MI: Can you tell a little about your Salvation From Sundown?
LL: The title means a rescue from the darkness, which I had some pretty dark periods in my life the last few years and this disc and everything surrounding it was almost like a light at the end of the tunnel so to speak. I am very proud of that disc and it’s my first project with Jim Gaines Producing. I had a lot of the material I had written for years and I finally got to record some of it. Some good blues and some ballads, and I saved one of the heavy rock tunes for the end. It really helped having Jim there to help me put it together and mold the rough edges and make things fit. He really takes an song and brings the best out of it. I’m very happy with it. I’m also very proud of it sonically, I had some of the best engineers working on it like Chris Bell in Dallas and Pete Matthews and Adam Hill in Memphis so the sound came out great. I just found myself starting to get into a groove with Salvation, I’ve got a mot more material and I’m excited to get going on the follow up to Salvation from Sundown.

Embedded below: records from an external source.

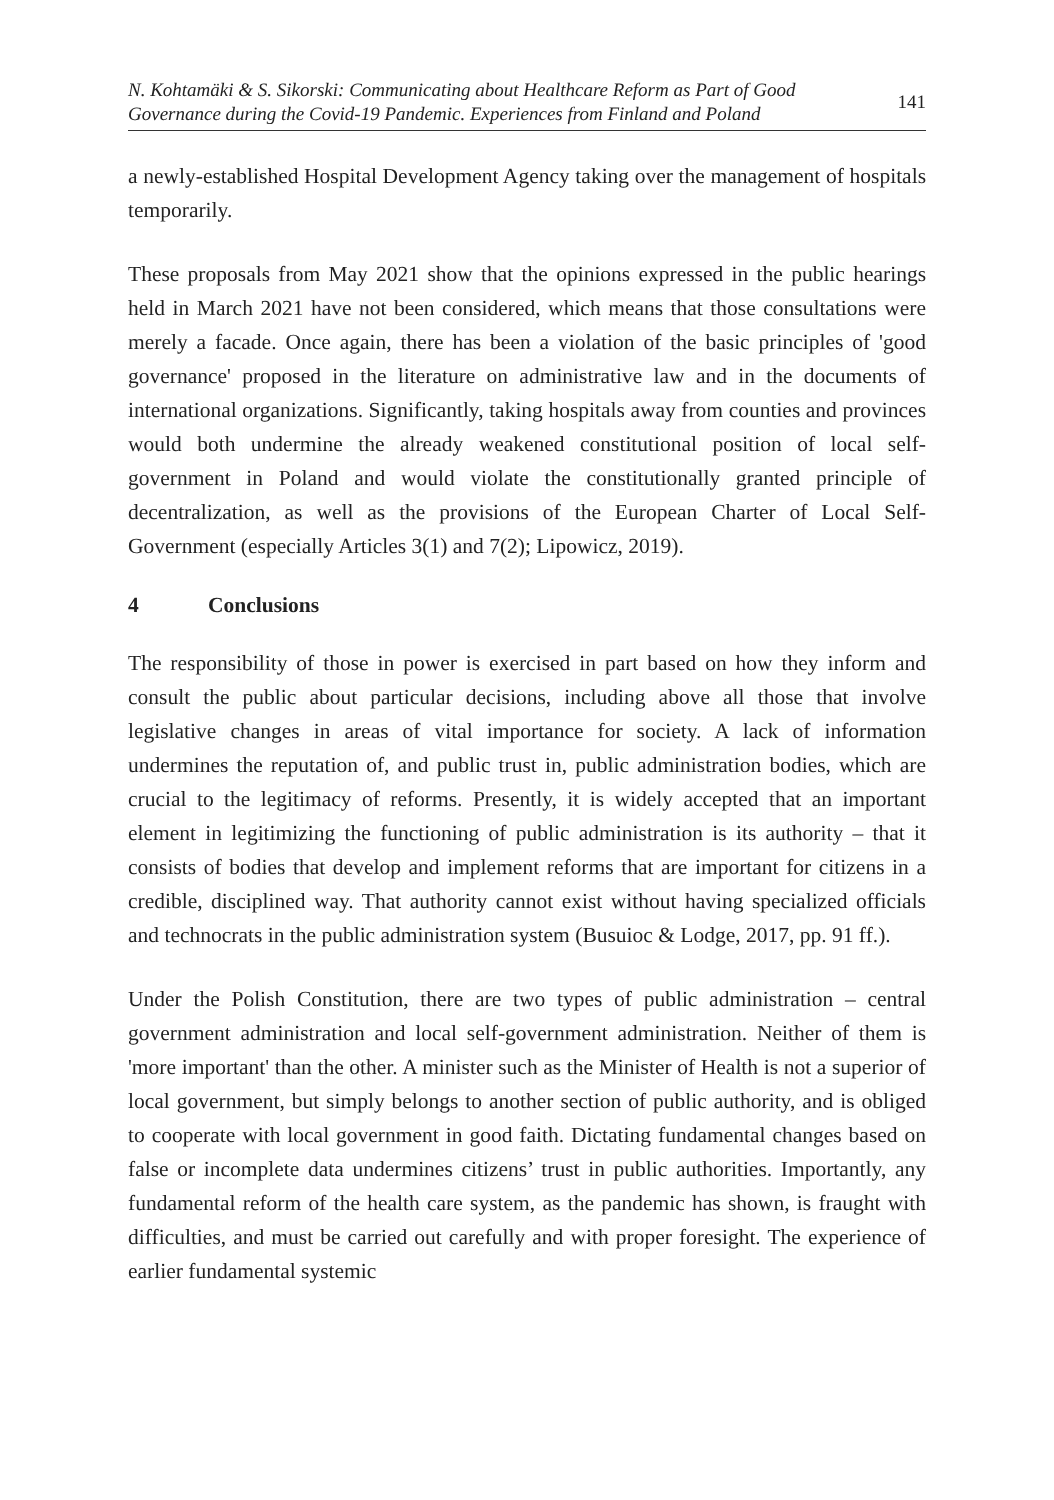N. Kohtamäki & S. Sikorski: Communicating about Healthcare Reform as Part of Good
Governance during the Covid-19 Pandemic. Experiences from Finland and Poland 141
a newly-established Hospital Development Agency taking over the management of hospitals temporarily.
These proposals from May 2021 show that the opinions expressed in the public hearings held in March 2021 have not been considered, which means that those consultations were merely a facade. Once again, there has been a violation of the basic principles of 'good governance' proposed in the literature on administrative law and in the documents of international organizations. Significantly, taking hospitals away from counties and provinces would both undermine the already weakened constitutional position of local self-government in Poland and would violate the constitutionally granted principle of decentralization, as well as the provisions of the European Charter of Local Self-Government (especially Articles 3(1) and 7(2); Lipowicz, 2019).
4 Conclusions
The responsibility of those in power is exercised in part based on how they inform and consult the public about particular decisions, including above all those that involve legislative changes in areas of vital importance for society. A lack of information undermines the reputation of, and public trust in, public administration bodies, which are crucial to the legitimacy of reforms. Presently, it is widely accepted that an important element in legitimizing the functioning of public administration is its authority – that it consists of bodies that develop and implement reforms that are important for citizens in a credible, disciplined way. That authority cannot exist without having specialized officials and technocrats in the public administration system (Busuioc & Lodge, 2017, pp. 91 ff.).
Under the Polish Constitution, there are two types of public administration – central government administration and local self-government administration. Neither of them is 'more important' than the other. A minister such as the Minister of Health is not a superior of local government, but simply belongs to another section of public authority, and is obliged to cooperate with local government in good faith. Dictating fundamental changes based on false or incomplete data undermines citizens’ trust in public authorities. Importantly, any fundamental reform of the health care system, as the pandemic has shown, is fraught with difficulties, and must be carried out carefully and with proper foresight. The experience of earlier fundamental systemic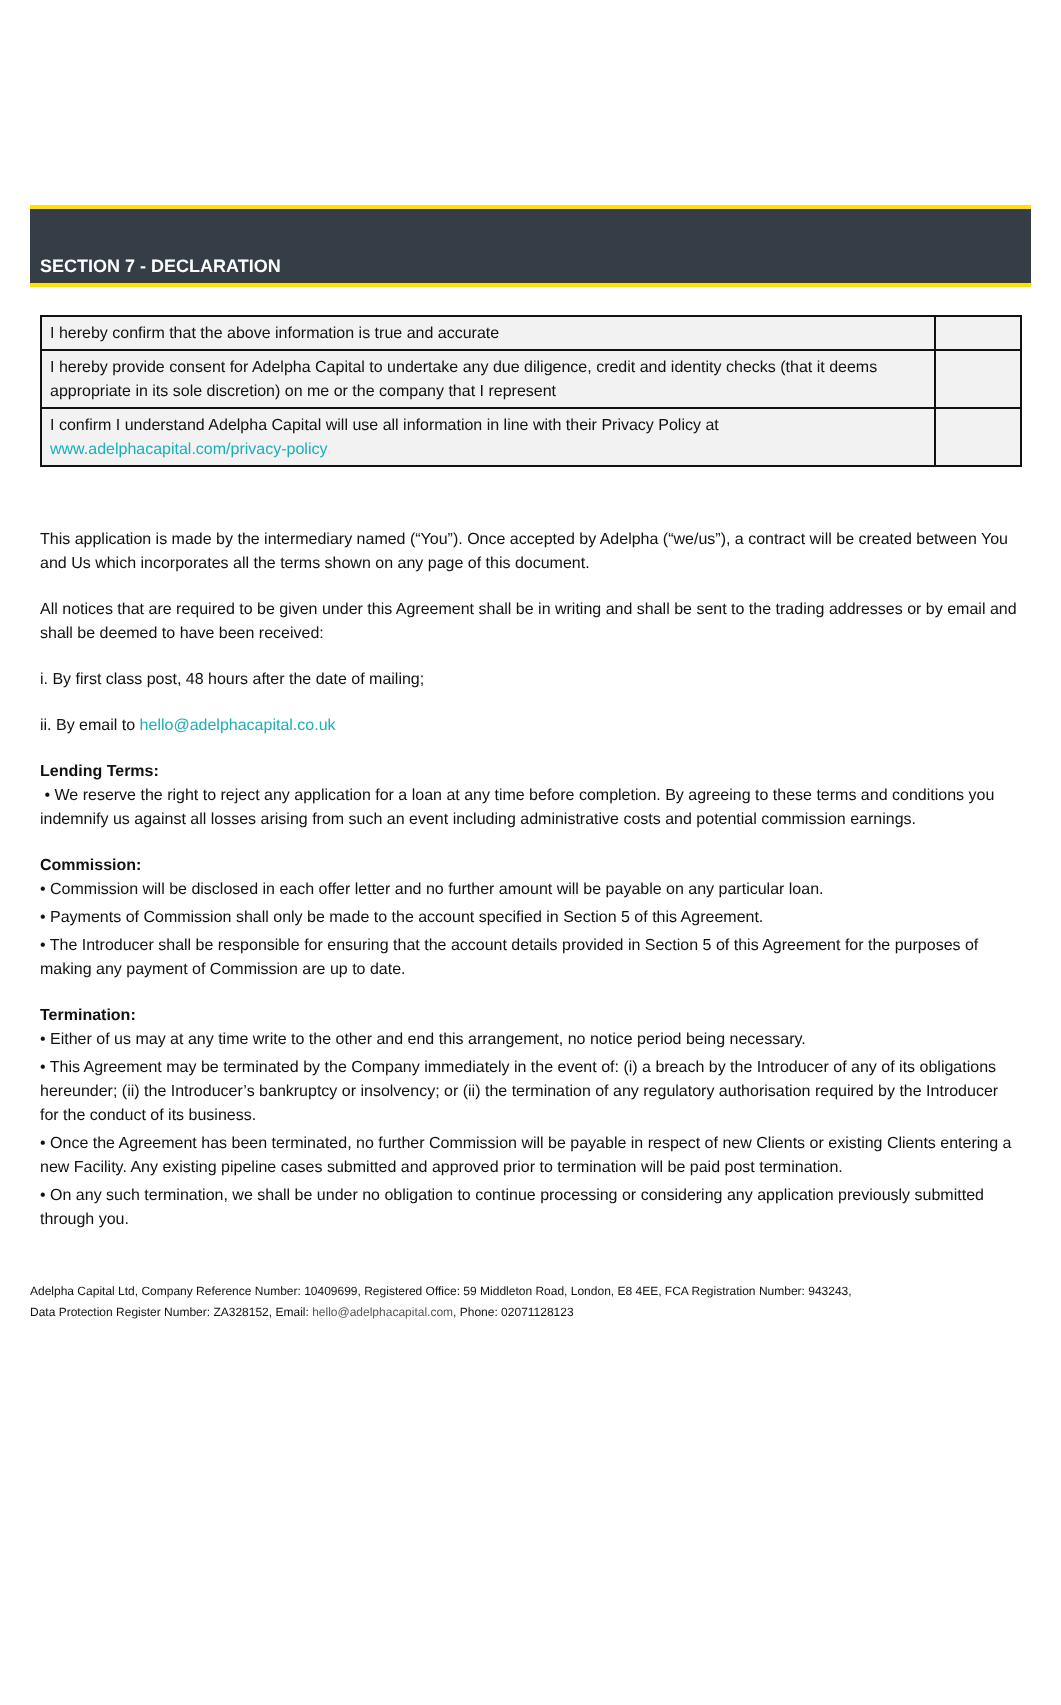SECTION 7 - DECLARATION
| I hereby confirm that the above information is true and accurate | |
| I hereby provide consent for Adelpha Capital to undertake any due diligence, credit and identity checks (that it deems appropriate in its sole discretion) on me or the company that I represent | |
| I confirm I understand Adelpha Capital will use all information in line with their Privacy Policy at www.adelphacapital.com/privacy-policy | |
This application is made by the intermediary named (“You”). Once accepted by Adelpha (“we/us”), a contract will be created between You and Us which incorporates all the terms shown on any page of this document.
All notices that are required to be given under this Agreement shall be in writing and shall be sent to the trading addresses or by email and shall be deemed to have been received:
i. By first class post, 48 hours after the date of mailing;
ii. By email to hello@adelphacapital.co.uk
Lending Terms:
• We reserve the right to reject any application for a loan at any time before completion. By agreeing to these terms and conditions you indemnify us against all losses arising from such an event including administrative costs and potential commission earnings.
Commission:
• Commission will be disclosed in each offer letter and no further amount will be payable on any particular loan.
• Payments of Commission shall only be made to the account specified in Section 5 of this Agreement.
• The Introducer shall be responsible for ensuring that the account details provided in Section 5 of this Agreement for the purposes of making any payment of Commission are up to date.
Termination:
• Either of us may at any time write to the other and end this arrangement, no notice period being necessary.
• This Agreement may be terminated by the Company immediately in the event of: (i) a breach by the Introducer of any of its obligations hereunder; (ii) the Introducer’s bankruptcy or insolvency; or (ii) the termination of any regulatory authorisation required by the Introducer for the conduct of its business.
• Once the Agreement has been terminated, no further Commission will be payable in respect of new Clients or existing Clients entering a new Facility. Any existing pipeline cases submitted and approved prior to termination will be paid post termination.
• On any such termination, we shall be under no obligation to continue processing or considering any application previously submitted through you.
Adelpha Capital Ltd, Company Reference Number: 10409699, Registered Office: 59 Middleton Road, London, E8 4EE, FCA Registration Number: 943243,
Data Protection Register Number: ZA328152, Email: hello@adelphacapital.com, Phone: 02071128123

MI: How would you describe your particular sound?
LL: Hardcore Texas Blues Rock, I have a lot of Rock influence as well as Blues and tons of regional influence from Texas and Louisiana so I would call it that. Carrying on the tradition of ZZ Top, Johnny Winter and SRV…but Lance Lopez-Style with my own twist on it.
MI: Other than music, what other things do you enjoy?
LL: I love cooking and trying cuisines from all over the world. Everywhere I go I take pictures of my food and post them on Facebook and sometimes if I don’t do it for a while everyone says “Hey what’s going on, you’re not posting pics of your food” (laughs) I’m also an outdoorsman. I love being out in the woods, that comes from my childhood. I love traveling and seeing new places and the ancient history of places as well, whenever I have time.
MI: What projects are you looking forward to completing next?
LL: I’m really looking forward to starting on the follow up to Salvation. I’ve got a lot of great material and I’m gonna call the new disc “Handmade Music” I’m very excited to get started; me and Jim Gaines have had some discussions about it and I think it’s going to be great. I’m really looking forward to getting back in the studio and recording some new tracks.